Prince William is engaged and the citizens are agog. After all the royal kerfuffles of recent years, people are once again ready to enthrone another fairy prince and princess, it seems. In Britain, this is entirely understandable.
But in contemporary Canada it seems irrational for the citizenry to be so taken up with Wills and Kate. Why on earth must we insist on our claim to be reigned over, however powerlessly, by the heirs of the reigning monarch of our former colonizer?
Yet we "English Canadians" (and what a vague and dated term that is!) are still in many ways the children of what only a couple of generations ago we called our mother country. Such powerful and longstanding historic ties are not easily forgotten.
Primogeniture: the right to the throne of the monarch's firstborn.
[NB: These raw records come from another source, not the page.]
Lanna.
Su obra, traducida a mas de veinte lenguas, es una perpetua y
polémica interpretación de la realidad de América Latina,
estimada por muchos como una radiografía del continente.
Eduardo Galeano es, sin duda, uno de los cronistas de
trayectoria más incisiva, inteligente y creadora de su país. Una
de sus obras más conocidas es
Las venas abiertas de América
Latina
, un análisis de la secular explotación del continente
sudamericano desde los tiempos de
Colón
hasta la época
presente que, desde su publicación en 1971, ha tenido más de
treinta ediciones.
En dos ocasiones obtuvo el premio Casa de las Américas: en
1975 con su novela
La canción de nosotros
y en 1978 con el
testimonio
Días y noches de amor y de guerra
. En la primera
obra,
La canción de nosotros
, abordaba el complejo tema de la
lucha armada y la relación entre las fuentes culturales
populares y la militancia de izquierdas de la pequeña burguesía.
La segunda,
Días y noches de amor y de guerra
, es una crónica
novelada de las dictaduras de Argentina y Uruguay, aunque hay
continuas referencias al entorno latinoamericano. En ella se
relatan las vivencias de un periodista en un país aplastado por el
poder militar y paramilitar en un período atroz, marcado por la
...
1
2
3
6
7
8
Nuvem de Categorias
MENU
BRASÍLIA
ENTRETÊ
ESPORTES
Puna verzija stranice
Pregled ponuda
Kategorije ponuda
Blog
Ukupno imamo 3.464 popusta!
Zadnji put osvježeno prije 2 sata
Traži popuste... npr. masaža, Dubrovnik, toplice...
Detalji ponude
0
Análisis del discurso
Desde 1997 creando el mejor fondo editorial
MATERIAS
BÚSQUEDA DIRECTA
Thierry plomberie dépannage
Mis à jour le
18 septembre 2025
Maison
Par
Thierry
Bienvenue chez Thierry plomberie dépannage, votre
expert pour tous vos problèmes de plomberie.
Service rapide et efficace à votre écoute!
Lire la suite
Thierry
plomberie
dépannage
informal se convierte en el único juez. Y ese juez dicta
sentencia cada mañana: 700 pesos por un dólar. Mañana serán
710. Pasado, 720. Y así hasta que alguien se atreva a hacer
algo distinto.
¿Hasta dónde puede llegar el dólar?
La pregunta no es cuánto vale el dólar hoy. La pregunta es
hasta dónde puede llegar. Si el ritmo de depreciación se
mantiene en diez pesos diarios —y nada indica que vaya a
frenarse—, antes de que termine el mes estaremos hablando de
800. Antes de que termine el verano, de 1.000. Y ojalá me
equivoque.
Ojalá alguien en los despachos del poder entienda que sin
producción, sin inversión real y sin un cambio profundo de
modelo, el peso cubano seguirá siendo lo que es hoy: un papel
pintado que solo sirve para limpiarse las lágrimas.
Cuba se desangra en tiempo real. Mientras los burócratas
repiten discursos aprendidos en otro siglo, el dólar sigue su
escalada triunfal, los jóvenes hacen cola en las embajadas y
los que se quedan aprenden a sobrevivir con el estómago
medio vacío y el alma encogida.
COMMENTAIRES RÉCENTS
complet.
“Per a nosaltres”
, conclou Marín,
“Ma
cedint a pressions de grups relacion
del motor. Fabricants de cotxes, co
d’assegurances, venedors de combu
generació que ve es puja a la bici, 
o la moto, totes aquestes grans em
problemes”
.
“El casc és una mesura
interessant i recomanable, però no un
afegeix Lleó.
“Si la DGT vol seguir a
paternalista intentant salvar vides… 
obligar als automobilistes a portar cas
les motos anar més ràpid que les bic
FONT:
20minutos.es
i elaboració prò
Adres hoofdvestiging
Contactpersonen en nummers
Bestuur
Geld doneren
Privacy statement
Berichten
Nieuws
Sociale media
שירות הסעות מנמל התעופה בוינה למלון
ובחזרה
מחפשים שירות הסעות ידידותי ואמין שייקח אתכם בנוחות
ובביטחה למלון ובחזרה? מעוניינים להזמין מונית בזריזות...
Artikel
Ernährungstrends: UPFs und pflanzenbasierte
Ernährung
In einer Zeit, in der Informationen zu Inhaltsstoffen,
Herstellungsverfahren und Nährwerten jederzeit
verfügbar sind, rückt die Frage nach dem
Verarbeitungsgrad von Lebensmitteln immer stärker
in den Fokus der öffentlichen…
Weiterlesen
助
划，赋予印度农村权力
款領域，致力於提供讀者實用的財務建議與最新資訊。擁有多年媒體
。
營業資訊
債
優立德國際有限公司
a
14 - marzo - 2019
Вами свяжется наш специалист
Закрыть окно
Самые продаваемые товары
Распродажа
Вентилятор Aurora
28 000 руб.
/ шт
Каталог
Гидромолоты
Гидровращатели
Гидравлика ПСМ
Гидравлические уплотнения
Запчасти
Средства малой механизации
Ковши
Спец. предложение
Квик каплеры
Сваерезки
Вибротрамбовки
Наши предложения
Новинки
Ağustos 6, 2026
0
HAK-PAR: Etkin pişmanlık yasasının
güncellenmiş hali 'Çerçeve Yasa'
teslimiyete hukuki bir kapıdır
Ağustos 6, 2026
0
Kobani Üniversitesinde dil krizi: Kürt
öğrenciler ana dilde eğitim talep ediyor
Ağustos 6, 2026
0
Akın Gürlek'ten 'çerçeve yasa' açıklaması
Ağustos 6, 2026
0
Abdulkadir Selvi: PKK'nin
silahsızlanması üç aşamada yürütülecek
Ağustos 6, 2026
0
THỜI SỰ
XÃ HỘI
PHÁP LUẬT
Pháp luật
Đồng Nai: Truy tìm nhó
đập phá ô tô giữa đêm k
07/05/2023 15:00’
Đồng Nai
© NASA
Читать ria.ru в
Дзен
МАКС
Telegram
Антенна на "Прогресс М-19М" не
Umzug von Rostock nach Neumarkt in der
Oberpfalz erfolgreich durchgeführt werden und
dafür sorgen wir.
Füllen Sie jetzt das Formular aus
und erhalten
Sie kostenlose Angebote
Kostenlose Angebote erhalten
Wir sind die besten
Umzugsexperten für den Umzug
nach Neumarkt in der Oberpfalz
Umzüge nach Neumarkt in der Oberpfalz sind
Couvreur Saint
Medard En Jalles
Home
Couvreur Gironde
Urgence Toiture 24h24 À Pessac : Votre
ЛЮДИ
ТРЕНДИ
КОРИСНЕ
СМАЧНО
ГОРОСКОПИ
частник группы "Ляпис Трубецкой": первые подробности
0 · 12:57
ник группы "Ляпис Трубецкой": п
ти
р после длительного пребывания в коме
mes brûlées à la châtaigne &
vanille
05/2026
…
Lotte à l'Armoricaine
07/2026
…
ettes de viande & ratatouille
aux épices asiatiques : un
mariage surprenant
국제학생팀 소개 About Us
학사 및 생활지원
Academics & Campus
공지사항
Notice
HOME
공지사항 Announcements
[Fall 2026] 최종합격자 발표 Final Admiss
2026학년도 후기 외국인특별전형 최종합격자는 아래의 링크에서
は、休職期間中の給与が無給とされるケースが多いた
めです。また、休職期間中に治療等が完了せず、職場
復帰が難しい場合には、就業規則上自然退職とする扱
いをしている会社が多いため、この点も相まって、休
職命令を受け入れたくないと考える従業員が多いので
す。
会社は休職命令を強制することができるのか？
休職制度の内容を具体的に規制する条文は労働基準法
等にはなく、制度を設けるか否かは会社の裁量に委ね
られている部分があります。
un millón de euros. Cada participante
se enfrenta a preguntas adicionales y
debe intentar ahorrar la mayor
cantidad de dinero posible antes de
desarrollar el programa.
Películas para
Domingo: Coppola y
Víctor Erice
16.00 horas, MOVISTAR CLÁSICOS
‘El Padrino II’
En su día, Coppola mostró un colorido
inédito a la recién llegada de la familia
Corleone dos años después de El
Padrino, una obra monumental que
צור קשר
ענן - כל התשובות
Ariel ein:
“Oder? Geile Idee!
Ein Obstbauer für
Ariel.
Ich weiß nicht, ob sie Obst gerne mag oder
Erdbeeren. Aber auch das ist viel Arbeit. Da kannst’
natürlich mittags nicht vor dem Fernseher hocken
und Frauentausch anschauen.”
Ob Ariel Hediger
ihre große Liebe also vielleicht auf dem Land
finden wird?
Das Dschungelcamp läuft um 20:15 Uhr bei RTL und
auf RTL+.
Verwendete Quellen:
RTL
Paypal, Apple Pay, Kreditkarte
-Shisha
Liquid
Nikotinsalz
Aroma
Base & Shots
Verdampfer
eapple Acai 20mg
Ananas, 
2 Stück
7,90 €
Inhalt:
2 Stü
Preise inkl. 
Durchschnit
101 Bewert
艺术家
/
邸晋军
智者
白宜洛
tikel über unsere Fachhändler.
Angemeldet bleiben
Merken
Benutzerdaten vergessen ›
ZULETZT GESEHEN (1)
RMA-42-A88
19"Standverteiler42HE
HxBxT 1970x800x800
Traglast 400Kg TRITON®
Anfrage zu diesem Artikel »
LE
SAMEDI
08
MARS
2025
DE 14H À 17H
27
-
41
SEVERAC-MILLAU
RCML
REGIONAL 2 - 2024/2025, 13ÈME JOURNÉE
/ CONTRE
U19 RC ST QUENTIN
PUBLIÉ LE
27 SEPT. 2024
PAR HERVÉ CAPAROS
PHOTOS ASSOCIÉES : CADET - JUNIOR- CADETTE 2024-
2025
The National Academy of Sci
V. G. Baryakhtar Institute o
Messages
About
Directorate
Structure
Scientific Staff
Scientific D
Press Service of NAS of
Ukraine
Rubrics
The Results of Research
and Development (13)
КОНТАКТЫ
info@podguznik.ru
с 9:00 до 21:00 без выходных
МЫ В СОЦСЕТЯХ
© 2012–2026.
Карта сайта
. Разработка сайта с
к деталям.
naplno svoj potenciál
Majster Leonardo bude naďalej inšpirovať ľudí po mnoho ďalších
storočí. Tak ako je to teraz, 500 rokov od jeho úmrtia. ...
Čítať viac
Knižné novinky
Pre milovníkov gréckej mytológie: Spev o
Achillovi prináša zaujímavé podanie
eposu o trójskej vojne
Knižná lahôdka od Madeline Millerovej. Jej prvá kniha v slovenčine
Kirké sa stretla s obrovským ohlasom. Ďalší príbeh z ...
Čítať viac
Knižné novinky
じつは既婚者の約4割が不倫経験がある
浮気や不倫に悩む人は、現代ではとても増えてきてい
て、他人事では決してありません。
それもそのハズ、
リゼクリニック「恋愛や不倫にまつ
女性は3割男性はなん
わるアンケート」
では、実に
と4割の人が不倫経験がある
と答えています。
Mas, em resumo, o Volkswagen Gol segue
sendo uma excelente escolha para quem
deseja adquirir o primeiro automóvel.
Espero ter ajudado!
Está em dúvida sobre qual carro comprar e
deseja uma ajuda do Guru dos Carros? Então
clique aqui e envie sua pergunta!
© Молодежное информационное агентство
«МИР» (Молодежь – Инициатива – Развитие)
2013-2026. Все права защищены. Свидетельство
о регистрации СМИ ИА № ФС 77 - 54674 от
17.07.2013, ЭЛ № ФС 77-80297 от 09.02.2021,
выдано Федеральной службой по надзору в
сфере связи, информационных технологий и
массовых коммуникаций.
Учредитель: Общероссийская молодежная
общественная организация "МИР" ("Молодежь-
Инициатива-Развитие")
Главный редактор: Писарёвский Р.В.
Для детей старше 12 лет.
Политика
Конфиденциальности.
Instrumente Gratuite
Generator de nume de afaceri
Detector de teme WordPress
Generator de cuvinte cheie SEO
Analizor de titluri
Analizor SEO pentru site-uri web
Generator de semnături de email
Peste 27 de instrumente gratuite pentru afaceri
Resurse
My father, who was descended from Scandinavians, used to ridicule this notion. Mom loved the Queen and Dad enjoyed needling her by making anti-royalist remarks.
Born in Newfoundland, Mom was thirty-two when she married my father in 1944 and emigrated from the British colony of Newfoundland to Canada. It would be another five years before Newfy became a Canadian province. Mom left her colony but not her Queen.
Today's multicultural Canada is a very different place from the one Mom immigrated to, but we're still a monarchy. With Queen Elizabeth, we share long history and great affection, even in Quebec, though to a lesser extent there. But what about her heirs?